As a parent of two little girls, I have a love-hate relationship with screens. Tablets give my oldest a chance to play games with some of her favorite characters or learn basic math and reading skills, and the TV can offer a moment to breathe or prepare dinner while my girls sit quietly. But then there’s the question of how much is too much. If it were up to my daughter, she would be in front of a screen for hours! And if she’s on her tablet for too long, she gets very grouchy.
Today I interview Betsy Childs Howard, the author of the children’s book Polly and the Screen Time Overload, releasing in April. Polly’s story will help families start an ongoing conversation about self-control and how to enjoy technology within healthy boundaries. The colorful illustrations and easy-to-understand language are engaging and relatable. Join Betsy and me tonight at 8:00 PM EST for an Instagram live conversation about her new book and navigating technology with young children. You can pre-order Polly and the Screen Time Overload today.
Most literature about screen time is directed to parents. What led you to write a book on this topic for kids?
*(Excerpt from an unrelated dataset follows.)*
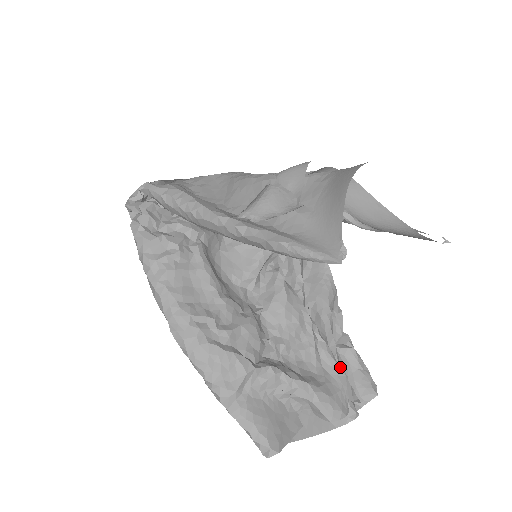
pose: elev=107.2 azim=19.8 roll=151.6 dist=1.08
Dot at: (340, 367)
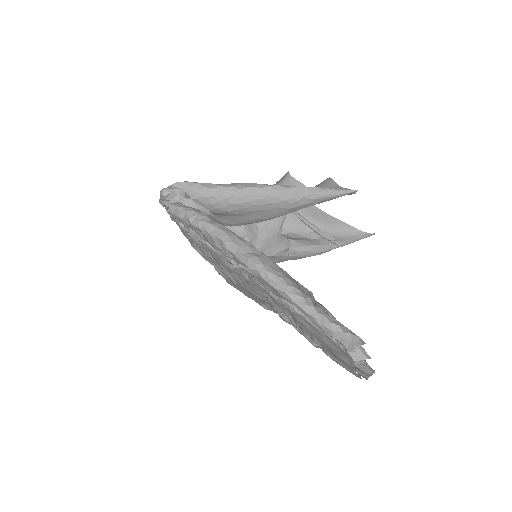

I was surprised to discover that there has been very little published for young children on keeping technology in its place, even though this is an ongoing struggle in many families. It’s true that most children won’t be making their own decisions about screen time until they’re older, but they can nevertheless begin to understand why their parents are making choices to limit the time they spend in front of a screen.
Someday our children are going to be deciding for themselves how they use screens. I believe talking with children at a young age about the effect technology has on our minds, our imaginations, and our days will better equip them to make good decisions when the time comes.
What is Polly and the Screen Time Overload about?
Polly lives in the city, but she loves to spend time on her grandparents’ farm feeding the animals, riding their horse, and playing with her cousins. One year when she arrives on the farm, she receives a tablet as a birthday gift. She becomes so engrossed in the device that she misses out on doing all the things she loves best about time at the farm. A conversation with her grandfather helps her understand that although technology isn’t bad, it can keep us from enjoying other good gifts from God. Polly decides to put the tablet away and spend the rest of her visit doing all the things she loves on the farm.
Does the Bible have anything to say about how we handle screen time for ourselves or our children?
Although the Bible doesn’t directly address modern technology, it has plenty to say about our need for self-control. Proverbs 25:28 says “A man without self-control is like a city broken into and left without walls.” We need “walls” or boundaries to keep technology in its proper place, and children need their parents to set those boundaries. Long before they’re making their own choices, we need to help kids understand that technology is a good gift from God, but it needs to be enjoyed in moderation.
Polly and the Screen Time Overload is an illustration of 1 Corinthians 10:23, which says, “‘All things are lawful,’ but not all things are helpful. ‘All things are lawful’ but not all things build up.” Polly comes to see that while screen time is not sinful, it doesn’t build us up when we let it take over our lives.
How would you recommend parents use this book to help guide their children as they navigate screen time?
I hope children will think of this book as a story about a little girl named Polly rather than a lesson about screen time. But the next time a discussion about technology use comes up, parents can remind their children of Polly’s story when they explain why they set limits on screen time. Polly learns that too much screen time can prevent us from enjoying other good gifts God gave us (like friends, books, and playing outdoors). Even if children don’t cheerfully agree to the limits parents set, having Polly’s story in their minds will help them see why we all need boundaries when it comes to technology.
What’s the vision behind TGC Kids books?
Secular publishers produce book after book with clever plots and engaging illustrations that encourage the worldview of expressive individualism. There’s currently a wonderful wealth of kids’ books coming from Christian publishers that teach theology and the story of salvation. But there are far fewer books that help children learn how to live as Christians in the world.
TGC Kids titles are fictional picture books that we hope will catch children’s imaginations while at the same time teaching and reinforcing biblical morality and discernment. The first book, Arlo and the Great Big Cover-Up, was released in 2020.
Are there more TGC Kids books in the works?
Yes! We currently have three other books in the publishing pipeline. The next book after this one is called Meg Is Not Alone by Megan Hill, and it’s scheduled for release in January 2023.